When I accepted the role of Lead Expert for the METACITY network, I was as convinced as all the city partners that the fast development we are witnessing in digital transformation would radically change the way cities are planned, developed, and even lived in. But metaverse? Isn’t that science-fiction?
Then the city visits started and the very first one was to Härnosänd, a small town in the north of Sweden with about 17K inhabitants. Small, yes, but we all know that Swedes don’t mess around when it comes to technology adoption, so the expectations were high - and I must tell were fully fulfilled. The municipality urban planning already has access to a state-of-the-art Digital Twin that replicates the whole city in a screen and allows to visualize projected new buildings, streets and other planned work and that it is as useful as it sounds. See it, play with it a while and think “how is it still possible to measure the impact of new buildings without it”? Impressive, but it’s not, or not just, the future we want to design with METACITY which planned actions will start being implemented only 3 years’ from now and will produce impacts only around 2030. It’s not the medium-term future, it’s much more the present even if not yet for all – or even for most – cities.
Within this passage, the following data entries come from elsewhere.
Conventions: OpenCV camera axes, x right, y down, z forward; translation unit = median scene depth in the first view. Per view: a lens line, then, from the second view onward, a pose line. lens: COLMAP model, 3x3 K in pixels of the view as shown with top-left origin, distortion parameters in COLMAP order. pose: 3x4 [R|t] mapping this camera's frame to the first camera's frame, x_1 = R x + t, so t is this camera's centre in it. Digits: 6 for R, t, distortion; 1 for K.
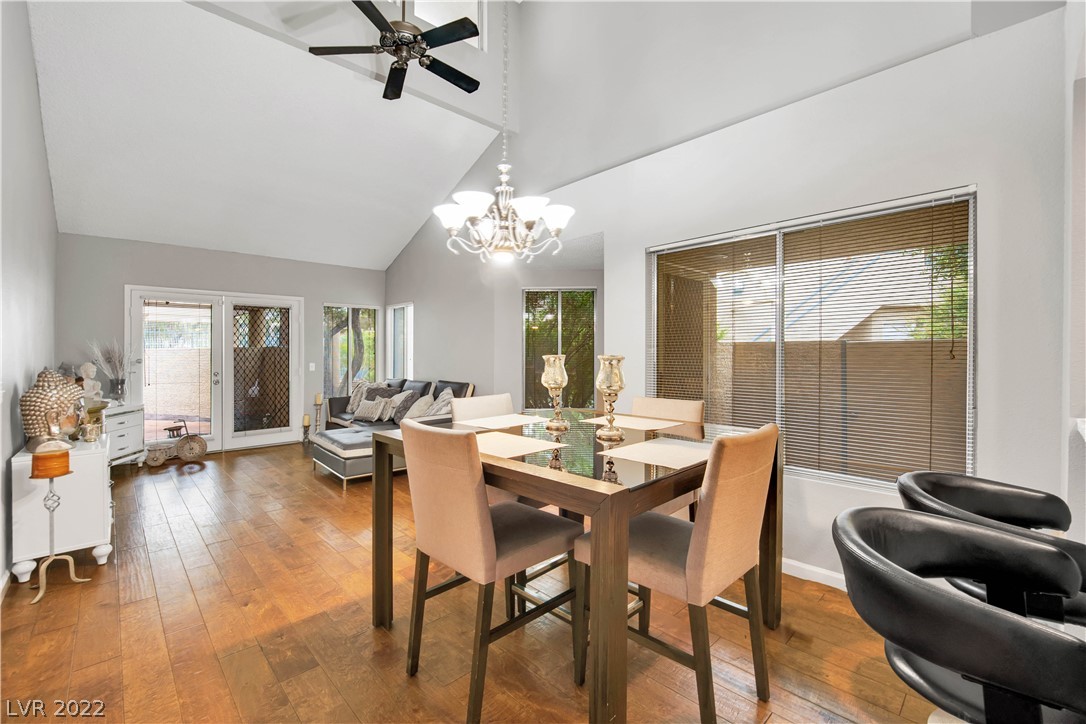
lens RADIAL K [[459.6, 0, 544.8], [0, 459.6, 355.0], [0, 0, 1]] dist [-0.023809, -0.000020]
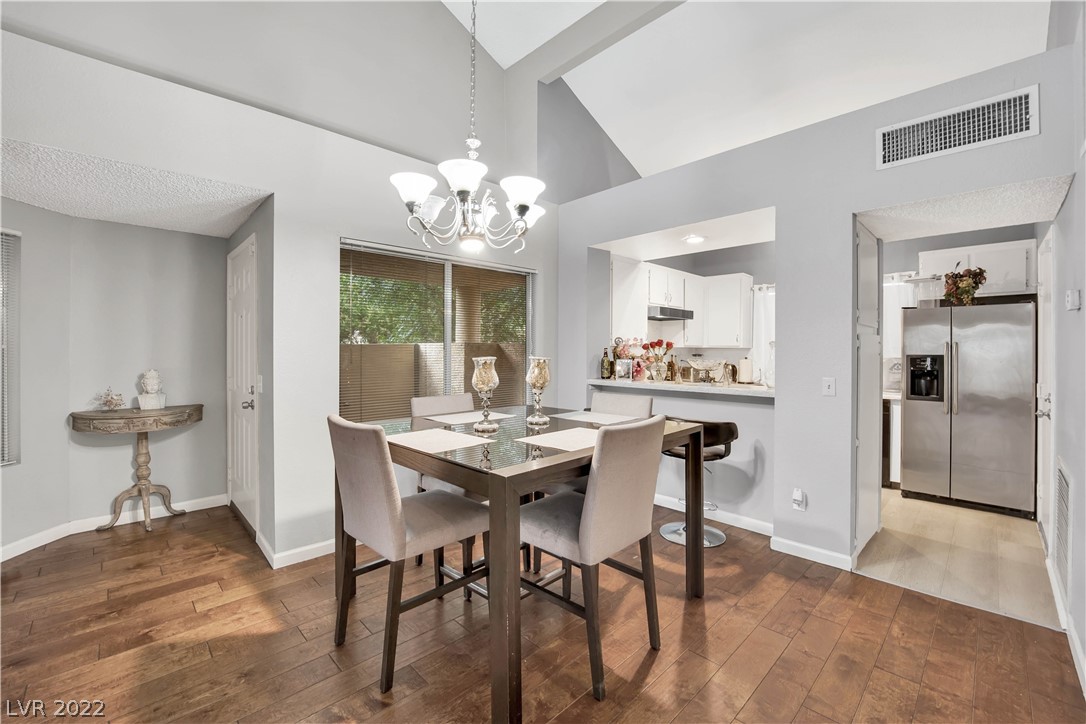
lens RADIAL K [[450.2, 0, 546.2], [0, 450.2, 354.8], [0, 0, 1]] dist [-0.025173, 0.000217]
pose [[-0.006808, -0.003146, 0.999972, -0.404767], [0.004536, 0.999985, 0.003177, -0.003298], [-0.999967, 0.004558, -0.006794, 0.377417]]
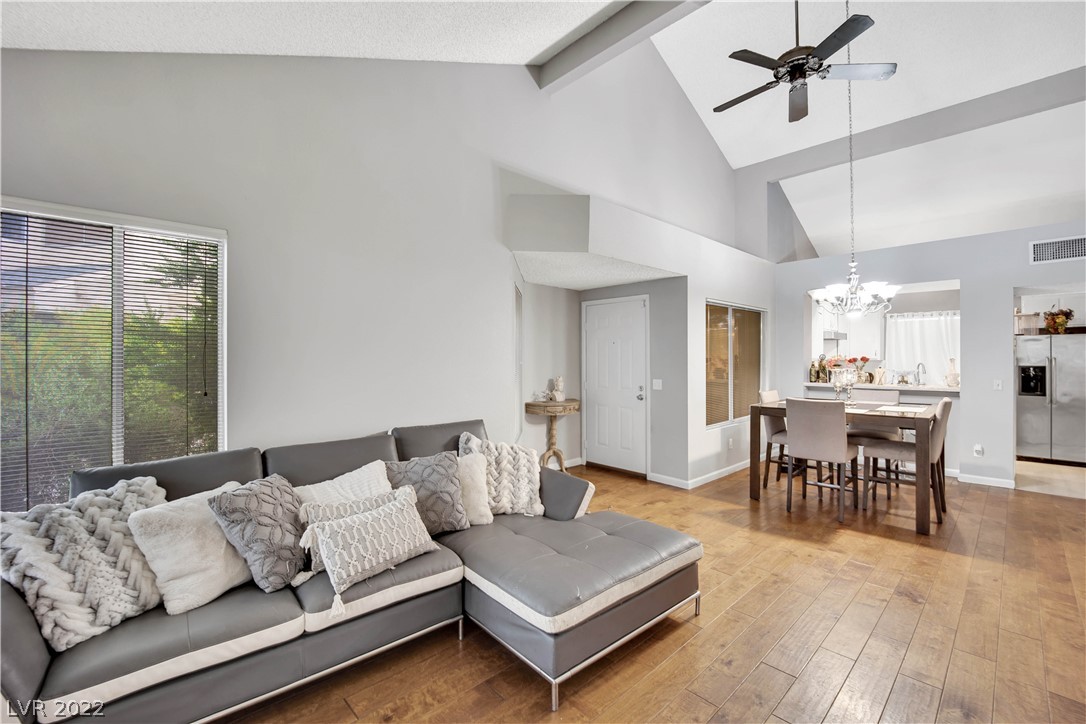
lens RADIAL K [[453.1, 0, 543.0], [0, 453.1, 362.0], [0, 0, 1]] dist [-0.023544, 0.000159]
pose [[0.018713, -0.002899, 0.999821, -0.796792], [0.006069, 0.999978, 0.002786, -0.018199], [-0.999806, 0.006015, 0.018730, 0.939410]]
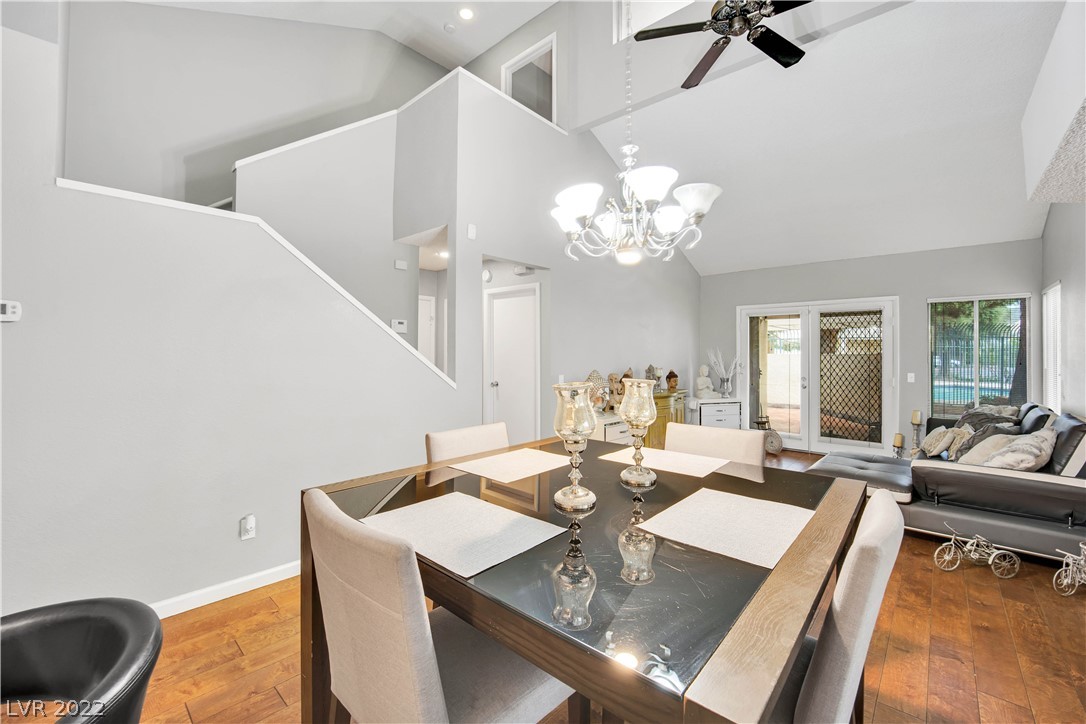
lens RADIAL K [[443.2, 0, 543.0], [0, 443.2, 346.0], [0, 0, 1]] dist [-0.020648, 0.000276]
pose [[0.063875, -0.009873, -0.997909, 0.302966], [-0.012418, 0.999866, -0.010687, -0.018598], [0.997881, 0.013075, 0.063744, 0.346042]]
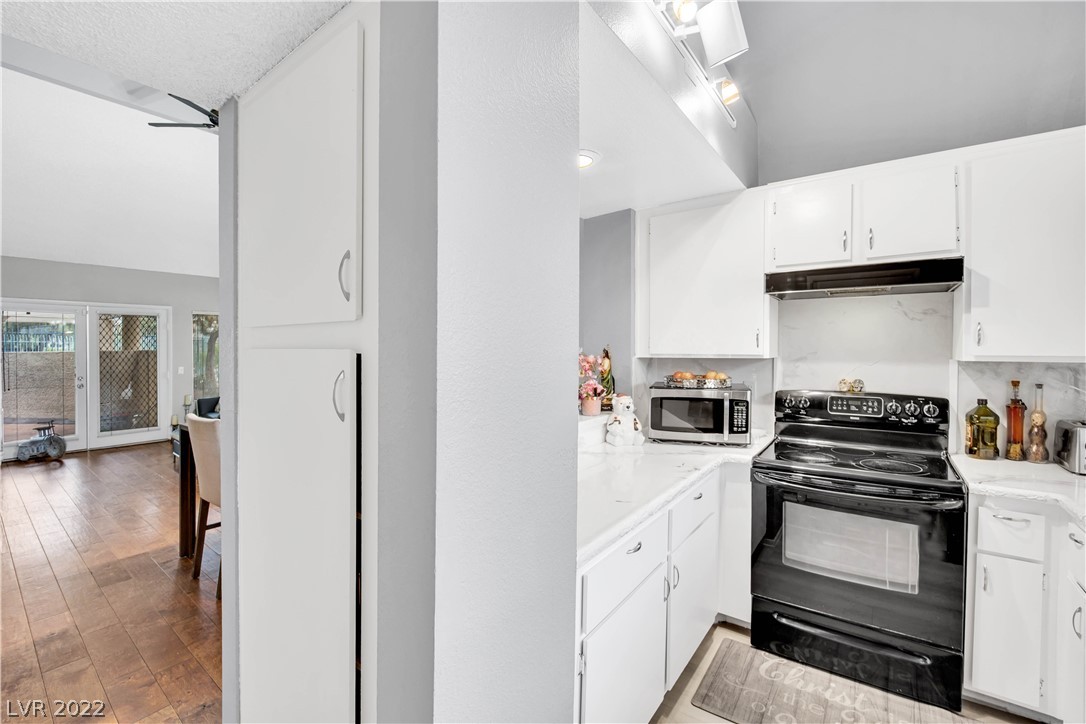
lens RADIAL K [[450.2, 0, 546.2], [0, 450.2, 354.8], [0, 0, 1]] dist [-0.025173, 0.000217]
pose [[0.986097, -0.002867, 0.166145, 0.216327], [0.001559, 0.999967, 0.008002, -0.024078], [-0.166163, -0.007632, 0.986069, -0.230231]]
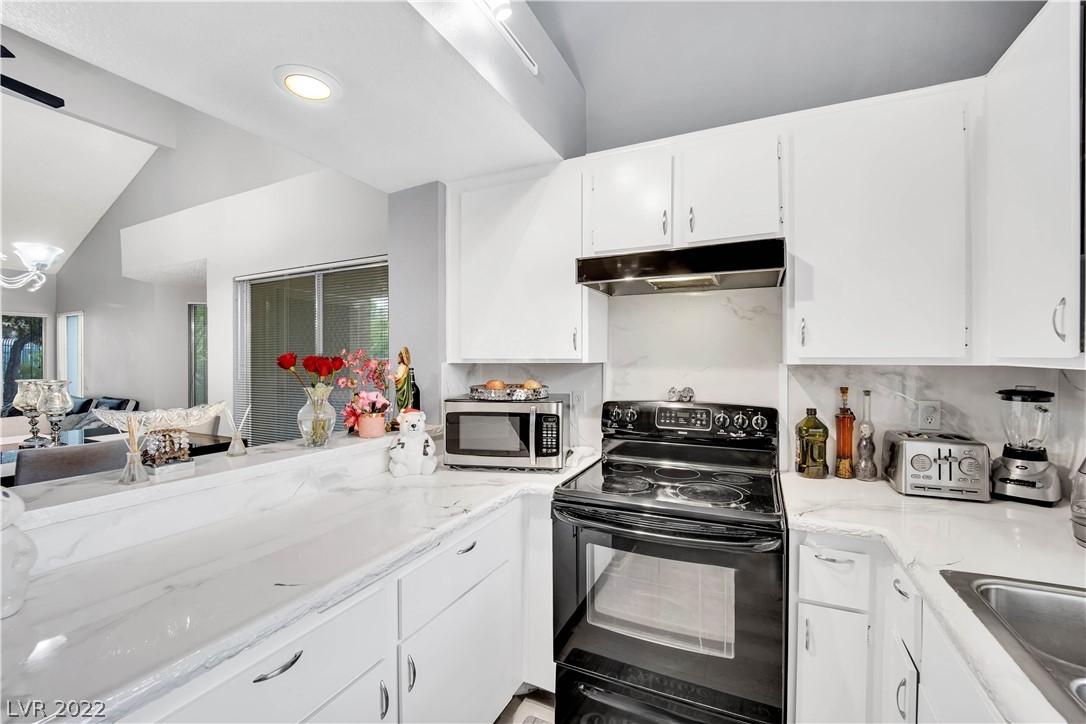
lens RADIAL K [[441.7, 0, 545.7], [0, 441.7, 359.8], [0, 0, 1]] dist [-0.025656, 0.000034]
pose [[0.936464, 0.000253, 0.350762, 0.347868], [0.001453, 0.999988, -0.004601, -0.017755], [-0.350759, 0.004818, 0.936453, -0.157786]]
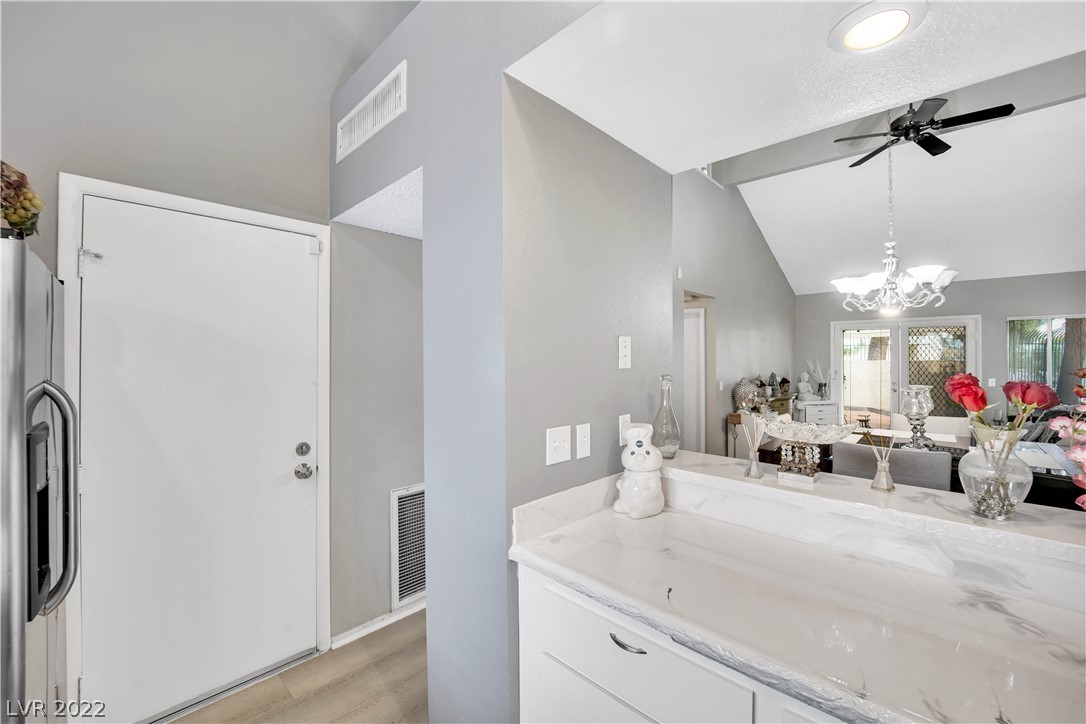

So, I asked for a glimpse of the real future and they were so kind as to show me. I was taken to the Virtual Reality company of the Municipality where the future is now being designed and I had the chance to test the tools that are being used for implementing the city’s main new projects. A new elderly centre is now being constructed, and I could put on a Virtual Reality (VR) headset and visit it. I walked around the outside garden (actually I was just walking around the room, but the simulation was pretty convincing), entered through the main entrance and then into some of the rooms – just like the new staff that will work in the centre and that is already being trained on their future jobs using these very same simulation tools for the operation of the future facilities. A second major project on the cards for Härnosänd is the construction of a new hotel on the city’s riverfront – in what is now a green park area – and that can address one of the city’s main challenges which is the lack of suitable hospitality offers. The project is not without a certain degree of local controversy – as all major projects are – due mostly to its size and its location. But being given the opportunity to visit it virtually – again with the “magic” VR headset and the right software running – was certainly enlightening to me in terms of understanding its future impact and coherence in the landscape and it can certainly be the same for local citizens which will be invited to come and see for themselves as part of the on-going public discussion on the project.
So, is this the future of urban planning? Well yes, or partly, or maybe no, not just that, as there must be much more to it to come within the next couple of years. “Walking” virtually around and inside Härnosänd future developments was certainly impressive, and felt almost like real, but the premises of the metaverse are well beyond that. Not just feeling close to reality, but feeling a different, alternative reality. And that was what I experienced next, when close to the end of the visit the guys at the VR company decided to give me a stronger taste of things to come. So they laid a wooden plank on the room floor and charged a professional VR game on their servers that, once you place the headset on, and with the help of the right sound effect and of the wind blowing from a maliciously placed fan, puts you right there, out of a lift and in the verge of walking the thin plank some 200 meters above floor level. And yes, the elderly care building and the hotel were impressive enough, but your brain was always aware that this was not really reality. But in this plank game, and while part of my brain knew quite well that the plank was standing in the room floor only 5 cm high, the other part was screaming “sorry, but that is not what I am seeing and feeling” and in self-preservation refused to allow my feet to move. It was not only impressive, it was real, and I am not ashamed to say that this part of my brain took the best part over the logical side, and that I - a logical, rationale man, as I like to think – was unable to do a single step over a plank some centimeters above the room floor. This ‘alternative reality’, with its professionally designed graphics and the (still) expensive processing and simulation equipment, is the future that the metaverse brings, now available only to some but soon to be available to everyone from everywhere at anytime. An alternative reality as real as real life, where you can attend meetings, use public services or visualize new construction projects as if they were real – which they are, in a certain way, as your brain will tell you.
The city of Härnosänd now plans to merge its Digital Twin with this full immersive virtual reality experience, in a new lab to be opened in the city’s public library and open to everyone that wants to experience the city future, and will use the METACITY planning phase to develop this concept. Other cities in the network are also looking at similar concepts, as they are to Digital Twins, to enhanced physical infrastructure that can support these new developments or – and equally important – to the legal and ethics possible consequences of this ‘brave new world’ and what it may imply for Urban Planners. Because, believe me, it is enthusiastic, but it can also be scary. Try the plank and see for yourself!